Just what type of responsibility does the state attribute to its citizens, regardless of status, race, class, or ethnicity? Our legal system functions only to the degree it can uphold the notion of personal responsibility. Yet we’ve watched the erosion of this construct as a variety of cultural and psychological factors now sit between the individual and his “responsibility.” (Consider the vast use of family history, cultural surroundings, and physical and mental sickness in explaining every variety of deviance.)
An ever-increasing capacity for helping oneself and believing in one’s own abilities and own responsibility should be an important end result of social policy. The unsolved challenge is to configure social policy such that incentives are retained for changing behavior yet compassion is still exercised within the system. If people can be made to feel responsible, they will change a variety of behaviors and need fewer external supports. But just how hard should they be pushed? And where does compassion fit in?
Let’s get back to Joan. Whether her belief in her inherent responsibility is self-generated or instilled by others is at one level an academic concern. No one of any political persuasion will deny the belief’s basic importance. But a literal reading of the assets model can quickly become the intellectual underpinnings for an essentially hands-off approach. It’s a short jump from my belief in Joan’s inherent assets to my belief in her inherent responsibility for herself and her community’s fortunes.
A strong “self-help” ideology-so attractive at face value-can become something pernicious. The irony is that in a world of inter-dependence and inter-relatedness, a hands-off approach is itself a highly value-laden and activist strategy.

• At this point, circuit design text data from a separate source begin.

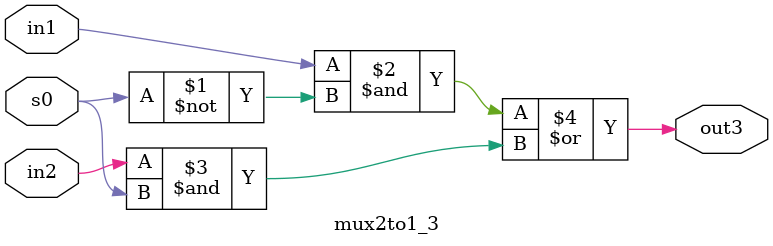
<source format=v>


module mux4to1(LEDR, SW);
   input [9:0] SW;
	output [9:0] LEDR;
	wire Connection1;
	wire Connection2;

	mux2to1_1 u0(
		.u(SW[0]),
		.w(SW[1]),
		.s1(SW[8]),
		.out1(Connection1)
		);
		
	mux2to1_2 u1(
	    .v(SW[2]),
		.x(SW[3]),
		.s1(SW[8]),
		.out2(Connection2)
		);
		
	mux2to1_3 u3(
		.in1(Connection1),
		.in2(Connection2),
		.s0(SW[9]),
		.out3(LEDR[0])
		);
		
endmodule

module mux2to1_1(u, w, s1, out1);
	input u;
	input w;
	input s1;
	output out1;
	
	assign out1 = u & ~s1 | w & s1;

endmodule
	
module mux2to1_2(v, x, s1, out2);
	input v;
	input x;
	input s1;
	output out2;
	
	assign out2 = v & ~s1 | x & s1;

endmodule
	
module mux2to1_3(in1, in2, s0, out3);
	input in1;
	input in2;
	input s0;
	output out3;
	
	assign out3 = in1 & ~s0 | in2 & s0;
	
endmodule

</source>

Can the “system” be a force for good?
Many who have taken the assets model to heart make a distinction between “the system” and “the community.” Services-supplied by governments, universities, and United Ways-are seen as essentially ghetto-izing community through processes that create dependency. The associations around the concept of “community” are all positive, suggesting local control and relationships that have integrity. Outsiders, regardless of motivation, are by definition suspect.
But the system, of which foundations are but one part, can be a powerful force for good. An orientation to supposed indigenous community “assets” can allow one to argue away the broader responsibility of our larger governmental and institutional systems to play a redistributive role. Certain world social and political systems provide better a higher general quality of life than others. So the “system” must pay a major activist role.
A portion of the task of fostering empowerment at the local level must be vested within the broader macro-systems of authority, power and, resource allocation. With the right relationships, anyone, even those representing major institutions, can be providing value and contributing usefully and powerfully. What counts are the motivations of particular individuals operating throughout the landscape of political and social systems, regardless of their place in the social hierarchy. Foundation representatives can be a critical piece.
To sum up, my belief in your essential dignity, your essential responsibility, and your essential assets in no way should be matched by my hands-off mentality. You will need my help, my ideas, my tools, and the help of the “system.” You simply won’t be able to do it alone. And I may well be as influenced positively by your example as you are by mine.